**Excerpt to read:**

The means E next includes a probe-type thermocouple 70 carried by the forward end of each cylinder C and extending rearwardly into the forward portion of the cylinders to sense the temperature of the mud in the cylinders and having service ends accessible at the exterior of the forward ends of the cylinders C. The thermocouple 70 related to one cylinder C is connected with a normally open relay switch 74 engaged in a line 72 extending from the power supply line 50 to one coil 73 of the solenoid operated distributor valve 60 and the thermocouple 70 related to the other cylinder C is connected with a normally open relay switch 74 engaged in a line 75 extending from the power line 50 and to a second coil 76 of the valve 60. The thermocouple 70, like the thermocouples 52 of the means G are operable to conduct operating current to the related switches 74 when they are heated by the mud in the cylinders C to a predetermined temperature and are supplied with operating current by or from resistors 77 connected with the primary power of line 50, as shown in FIG. 6 of the drawings.

With the above relationship of parts, it will be apparent that when one cylinder C has been charged with mud and the mud has been heated to a predetermined temperature, the valve 60 and the means D are operated to effect discharge of that heated mud from that cylinder and to simultaneously cause a new charge of mud to be drawn into the other cylinder to be heated.

When the above noted new charge of mud is heated in the said other cylinder, the noted cycling of the apparatus is repeated, discharging the noted new charge of mud and recharging the first cylinder with mud to be heated.

Since heated mud in cylinders C remain in the forward portions thereof and about the thermocouple 70 when the mud is discharged from the cylinders and since that residual heated mud would cause operating current to continue to flow to the coils of the valve, means is provided to cut off the flow of operating current to each coil following energizing thereof and resulting operation of the valve 60. In the case illustrated, the switch 80 is provided at or in the ground line for each valve coil. The switches 80 are operatively coupled with the armature of their related coil, whereby the switches are open when the armature or armatures are in one position or the other. The switches 80 are so set and arranged that the circuit for each coil is open and the coil is de-energized following energizing on the coil and resulting movement of its related armature from an unactuated to a fully actuated position.

It is to be understood and will be readily apparent that the solenoid operated valve 60 that we provide is not a special manufactured valve but rather can be any desired suitable standard and commercially available solenoid operated distributor valve. Accordingly, the structure of the fluid handling means and electrical operating means for the valve 60 is subject to wide variation. The variations in commercially available distributor valves suitable for use in our apparatus are such that many require extensive changes to be made in the operating circuitry therefor or the provision of special electrical circuits to effect their satisfactory operation. Such changes in or the provision of special circuits for the apparatus are made or provided as circumstances require with the exercise of choice and ordinary skill and in no way alter or affect the broader aspects of our invention.

In accordance with the above, and since the circuit or circuits which are likely to be employed in carrying out our invention are subject to wide variation, we have, for the purpose of this disclosure, elected to illustrate and have described simplified circuits which are believed to be effective to illustrate a basic function and end to be attained.

In the preferred carrying out of our invention and to meet existing safety codes and the like, the circuitry and wiring for the apparatus is enclosed in explosion proof boxes 81 and extends through protective conduits 82 such as is illustrated in FIGS. 1 and 2 of the drawings.

**Provided records:**
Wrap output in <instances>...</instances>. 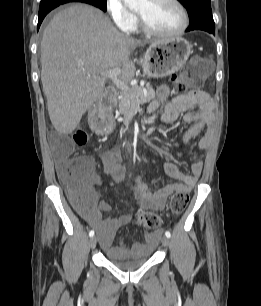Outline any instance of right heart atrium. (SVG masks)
<instances>
[{"label": "right heart atrium", "instance_id": "obj_1", "mask_svg": "<svg viewBox=\"0 0 261 306\" xmlns=\"http://www.w3.org/2000/svg\"><path fill=\"white\" fill-rule=\"evenodd\" d=\"M106 9L115 26L122 31H130L135 24V15L122 0H106Z\"/></svg>", "mask_w": 261, "mask_h": 306}]
</instances>
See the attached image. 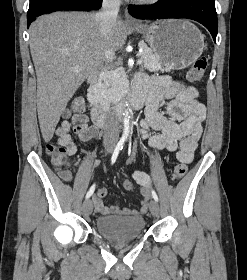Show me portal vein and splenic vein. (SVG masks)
<instances>
[{
    "instance_id": "18ae733b",
    "label": "portal vein and splenic vein",
    "mask_w": 247,
    "mask_h": 280,
    "mask_svg": "<svg viewBox=\"0 0 247 280\" xmlns=\"http://www.w3.org/2000/svg\"><path fill=\"white\" fill-rule=\"evenodd\" d=\"M140 54H141V51H140V53L138 54V56H139ZM137 63H138V64H141V63H142V60H141V59H138V60H137Z\"/></svg>"
}]
</instances>
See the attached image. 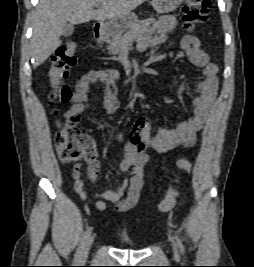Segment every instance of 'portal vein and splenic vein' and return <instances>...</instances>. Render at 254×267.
<instances>
[{"instance_id":"1","label":"portal vein and splenic vein","mask_w":254,"mask_h":267,"mask_svg":"<svg viewBox=\"0 0 254 267\" xmlns=\"http://www.w3.org/2000/svg\"><path fill=\"white\" fill-rule=\"evenodd\" d=\"M95 6H96V7H99V6H100V4H95Z\"/></svg>"}]
</instances>
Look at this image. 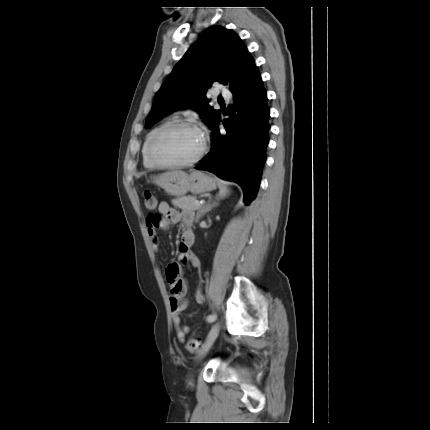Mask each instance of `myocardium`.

**Work to complete:** Translate this sentence from the passage on the mud-heating apparatus into Spanish: "In the case illustrated, the switch 80 is provided at or in the ground line for each valve coil."

**Solution for this task:** En el caso ilustrado, el interruptor 80 se dispone en o dentro de la línea de tierra de cada bobina de la válvula.